Solved – Coefficient value from glmnet

glmnetstandardization

I am running glmnet for the first time and I am getting some weird results.

My dataset has n = 139; p = 70 (correlated variables)

I am trying to estimate the effect of each variable for both, inference and prediction.
I am running:

> cvfit = cv.glmnet(X, Y,family = c('gaussian'),alpha = 0.5,intercept = T,standardize = T,nlambda=100,type = "mse")

> coef(cvfit, s = "lambda.min")

From all the 70 estimates, two caught my attention:

4           0.5731999

14          5.419356829

What bugs me is the fact that:

> cor(X[,4],Y)

[1,] 0.674714

> cor(X[,14],Y)

[1,] -0.01742419

In addition, if I standardize X myself (using scale(X)) and run it again:

> cvfit = cv.glmnet(scale(X), Y,family = c('gaussian'),alpha = 0.5,intercept = T,standardize = F,nlambda=100,type = "mse")

> coef(cvfit, s = "lambda.min")

I now get that 4 has the highest effect and variable "14" is about 5 times smaller. I couldn't find a good description about the normalization process in glmnet. Any clue as to why this is happening (I don't think its a bug, I just would like to understand why and which one is right)?

PS: I ran this many times, so I know it is not an effect of the sampling during the cross-validation.

Best Answer

I tracked down the standardization process of glmnet and documented it on the thinklab Platform there.

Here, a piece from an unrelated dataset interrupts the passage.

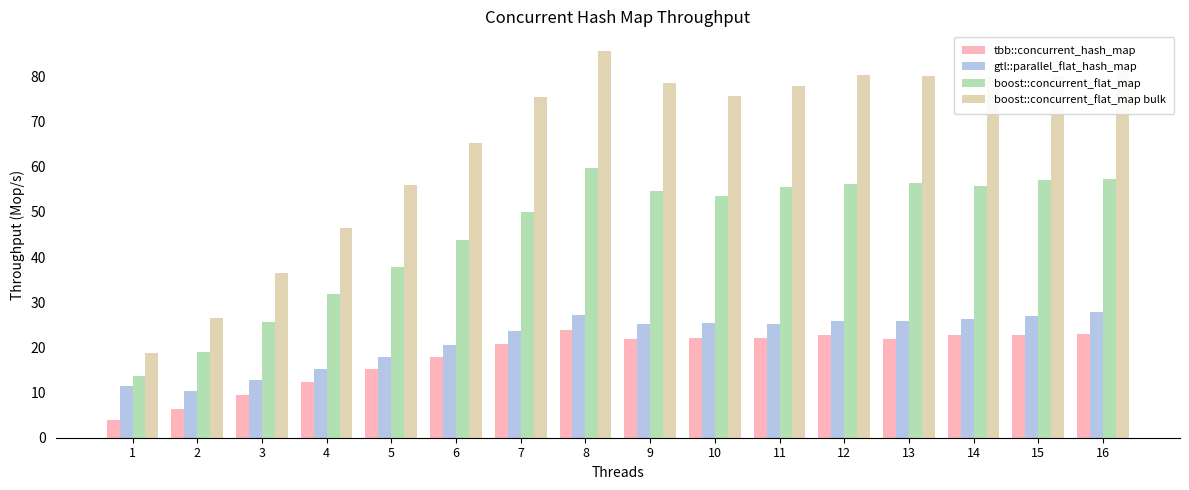

What is the approximate value of boost::concurrent_flat_map bulk at 9?

78.5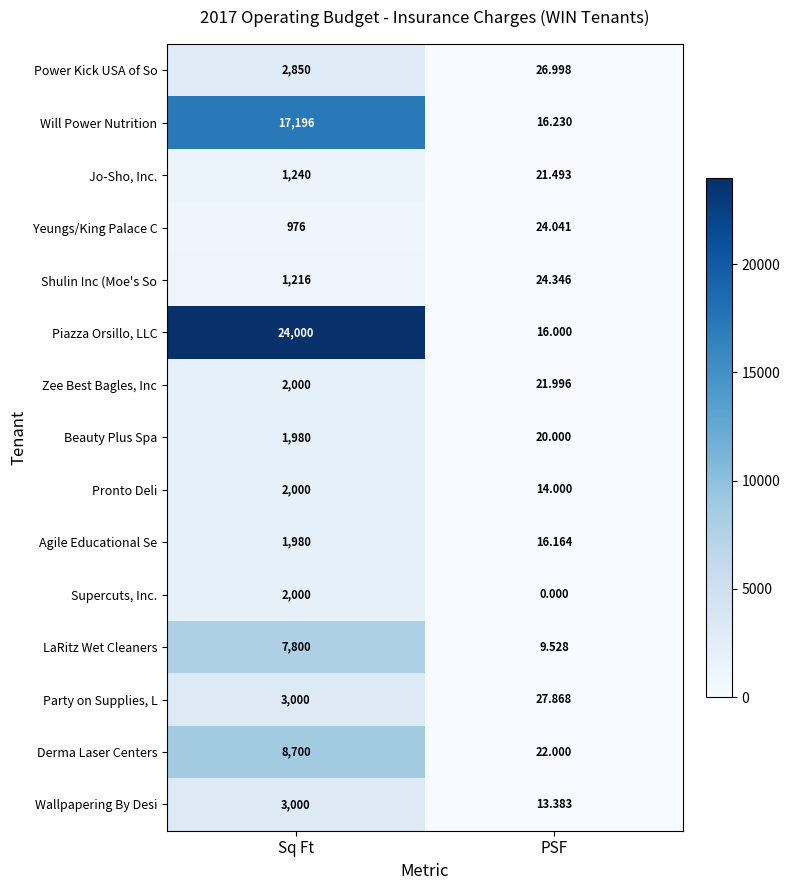

Rank the categories by Beauty Plus Spa value from highest to lowest.

Sq Ft, PSF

This includes a comparison of the different ways to use standardization with glmnet.

Long story short, if you let glmnet standardize the coefficients (by relying on the default standardize = TRUE), glmnet performs standardization behind the scenes and reports everything, including the plots, the "de-standardized" way, in the coefficients' natural metrics.